アメリカで銅(Cu)レベルが高い理由

銅は人体に必要な微量ミネラルで、エネルギー産生、結合組織の強化、神経系や生殖系の維持に重要な役割を果たします。主な供給源はナッツ、甲殻類、ジャガイモ、レバー、チョコレート、豆類です。日本人の推奨摂取量は1日あたり0.9 mgですが、過剰になると偏頭痛や不安感、月経前症候群、アレルギー、うつ、集中力低下、食欲不振などの症状が現れます。米国で銅の体内濃度が高いのは、以下のような複数の要因が重なっているためです。

避妊・ホルモン療法

銅は多くの避妊薬やホルモン補充療法(HRT)に含まれる成分です。

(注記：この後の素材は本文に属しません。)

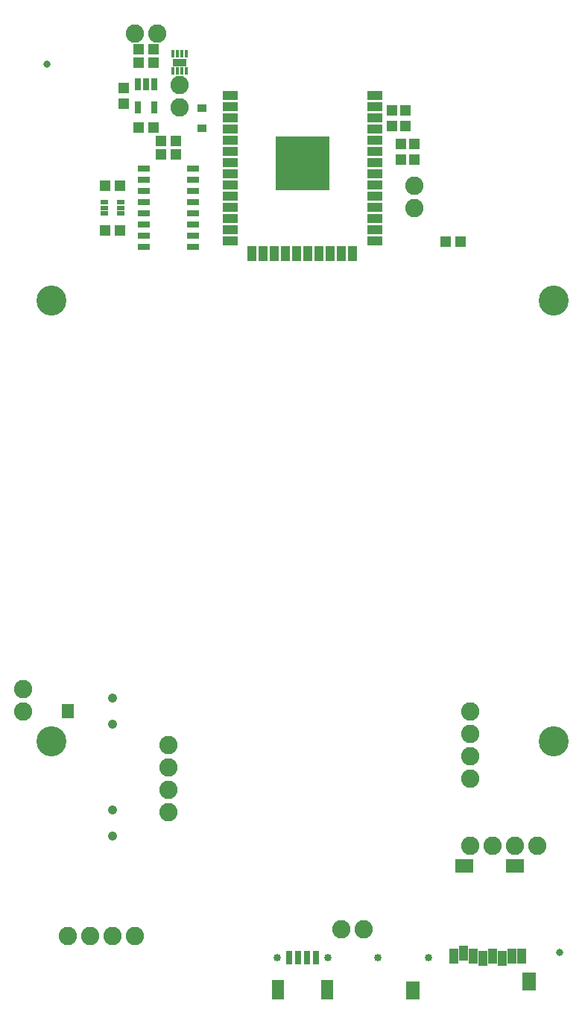
<source format=gbs>
G04 EAGLE Gerber RS-274X export*
G75*
%MOMM*%
%FSLAX34Y34*%
%LPD*%
%INSoldermask Bottom*%
%IPPOS*%
%AMOC8*
5,1,8,0,0,1.08239X$1,22.5*%
G01*
%ADD10R,1.403200X2.203200*%
%ADD11R,0.803200X1.553200*%
%ADD12C,0.838200*%
%ADD13C,0.853200*%
%ADD14C,3.403600*%
%ADD15R,0.753200X1.403200*%
%ADD16R,1.203200X1.303200*%
%ADD17R,1.303200X1.203200*%
%ADD18C,2.082800*%
%ADD19R,1.033200X0.833200*%
%ADD20C,1.053200*%
%ADD21R,1.473200X0.838200*%
%ADD22R,1.703200X1.103200*%
%ADD23R,1.103200X1.703200*%
%ADD24R,6.203200X6.203200*%
%ADD25R,1.403200X0.803200*%
%ADD26R,0.863200X0.503200*%
%ADD27R,2.003200X1.603200*%
%ADD28R,1.603200X2.103200*%
%ADD29R,1.003200X1.703200*%
%ADD30R,0.440000X0.840000*%
%ADD31R,1.520000X0.940000*%


D10*
X282000Y1350D03*
X226000Y1350D03*
D11*
X269000Y38100D03*
X259000Y38100D03*
X249000Y38100D03*
X239000Y38100D03*
D12*
X546100Y43500D03*
X-36300Y1052300D03*
D13*
X225100Y37620D03*
X282900Y37620D03*
D14*
X-30988Y283337D03*
X-30988Y783463D03*
X538988Y783463D03*
X538988Y283337D03*
D15*
X66700Y1029001D03*
X76200Y1029001D03*
X85700Y1029001D03*
X85700Y1002999D03*
X66700Y1002999D03*
D16*
X50800Y1024500D03*
X50800Y1007500D03*
D17*
X84700Y1054100D03*
X67700Y1054100D03*
X84700Y980440D03*
X67700Y980440D03*
D18*
X114300Y1028700D03*
X114300Y1003300D03*
D19*
X139700Y979100D03*
X139700Y1002100D03*
D20*
X38100Y175500D03*
X38100Y205500D03*
D21*
X-12700Y321564D03*
X-12700Y313436D03*
D20*
X38100Y302500D03*
X38100Y332500D03*
D16*
X365760Y961000D03*
X365760Y944000D03*
D17*
X93100Y949960D03*
X110100Y949960D03*
D16*
X355600Y999100D03*
X355600Y982100D03*
X381000Y961000D03*
X381000Y944000D03*
D22*
X336380Y1016800D03*
X336380Y1004100D03*
X336380Y991400D03*
X336380Y978700D03*
X336380Y966000D03*
X336380Y953300D03*
X336380Y940600D03*
X336380Y927900D03*
X336380Y915200D03*
X336380Y902500D03*
X336380Y889800D03*
X336380Y877100D03*
X336380Y864400D03*
X336380Y851700D03*
D23*
X311150Y836800D03*
X298450Y836800D03*
X285750Y836800D03*
X273050Y836800D03*
X260350Y836800D03*
X247650Y836800D03*
X234950Y836800D03*
X222250Y836800D03*
X209550Y836800D03*
X196850Y836800D03*
D22*
X171620Y851700D03*
X171620Y864400D03*
X171620Y877100D03*
X171620Y889800D03*
X171620Y902500D03*
X171620Y915200D03*
X171620Y927900D03*
X171620Y940600D03*
X171620Y953300D03*
X171620Y966000D03*
X171620Y978700D03*
X171620Y991400D03*
X171620Y1004100D03*
X171620Y1016800D03*
D24*
X254000Y939800D03*
D16*
X370840Y999100D03*
X370840Y982100D03*
D25*
X129600Y933450D03*
X129600Y920750D03*
X129600Y908050D03*
X129600Y895350D03*
X129600Y882650D03*
X129600Y869950D03*
X129600Y857250D03*
X129600Y844550D03*
X73600Y844550D03*
X73600Y857250D03*
X73600Y869950D03*
X73600Y882650D03*
X73600Y895350D03*
X73600Y908050D03*
X73600Y920750D03*
X73600Y933450D03*
D17*
X29600Y863600D03*
X46600Y863600D03*
X46600Y914400D03*
X29600Y914400D03*
D26*
X47300Y895500D03*
X28900Y889000D03*
X28900Y882500D03*
X28900Y895500D03*
X47300Y889000D03*
X47300Y882500D03*
D13*
X339400Y37620D03*
X397200Y37620D03*
D17*
X93100Y965200D03*
X110100Y965200D03*
D18*
X63500Y62550D03*
X38100Y62550D03*
X12700Y62550D03*
X-12700Y62550D03*
X520700Y165100D03*
X495300Y165100D03*
X469900Y165100D03*
X444500Y165100D03*
X101600Y203200D03*
X101600Y228600D03*
X101600Y254000D03*
X101600Y279400D03*
X444500Y241300D03*
X444500Y266700D03*
X444500Y292100D03*
X444500Y317500D03*
X-63500Y342900D03*
X-63500Y317500D03*
D17*
X416950Y850900D03*
X433950Y850900D03*
D27*
X438120Y142050D03*
X495120Y142050D03*
D28*
X511120Y10550D03*
X379620Y550D03*
D29*
X426220Y39050D03*
X437220Y43050D03*
X448220Y39050D03*
X459220Y37050D03*
X470220Y39050D03*
X481220Y37050D03*
X492220Y39050D03*
X503220Y39050D03*
D30*
X121800Y1064000D03*
X116800Y1064000D03*
X111800Y1064000D03*
X106800Y1064000D03*
X106800Y1044000D03*
X111800Y1044000D03*
X116800Y1044000D03*
X121800Y1044000D03*
D31*
X114300Y1054100D03*
D17*
X84700Y1069340D03*
X67700Y1069340D03*
D18*
X298450Y69850D03*
X323850Y69850D03*
X63500Y1087120D03*
X88900Y1087120D03*
X381000Y889000D03*
X381000Y914400D03*
M02*

</source>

米国では生殖年齢の女性が避妊ピルや銅IUD(子宮内避妊具)を広く使用しており、これらは体内の銅濃度を上昇させます。エストロゲンの増加も銅の細胞内取り込みを促進し、特に女性で銅過剰が見られやすく、顔色の暗化や成人ニキビの原因になることがあります。

食生活

加工肉製品(ホットドッグ、ソーセージ、ベーコン、ブラートヴルストなど)やシーフード(カニ、ハマグリ、エビ、ロブスター、カキ、クルミなど)は銅含有量が高い食品です。また、米国では豆類(キドニービーンズ、レンズ豆、白インゲン、ひよこ豆、大豆製品)も頻繁に摂取されており、これらが銅の過剰摂取につながります。

銅硫酸塩の使用

銅硫酸塩は藻類抑制剤として池やプール、湖の美観維持に利用されますが、使用後に水底に沈殿し、泳止め時に皮膚や粘膜から体内に取り込まれることがあります。雨水に流されて下水に混入すると、環境中の銅濃度が上昇し、間接的に飲料水への影響も懸念されます。

給水管の銅

米国では耐食性と耐久性から飲料水の配管に銅が広く使用されています。しかし、古い配管や酸性の水質では銅が溶出し、飲料水中に銅が混入します。これを長期間摂取すると体内銅濃度が上昇します。

サプリメント・マルチビタミン

多くのマルチビタミンやミネラルサプリメントには微量の銅が含まれています。子どもの頃から継続的に摂取することで、米国全体で銅の総摂取量が増加しています。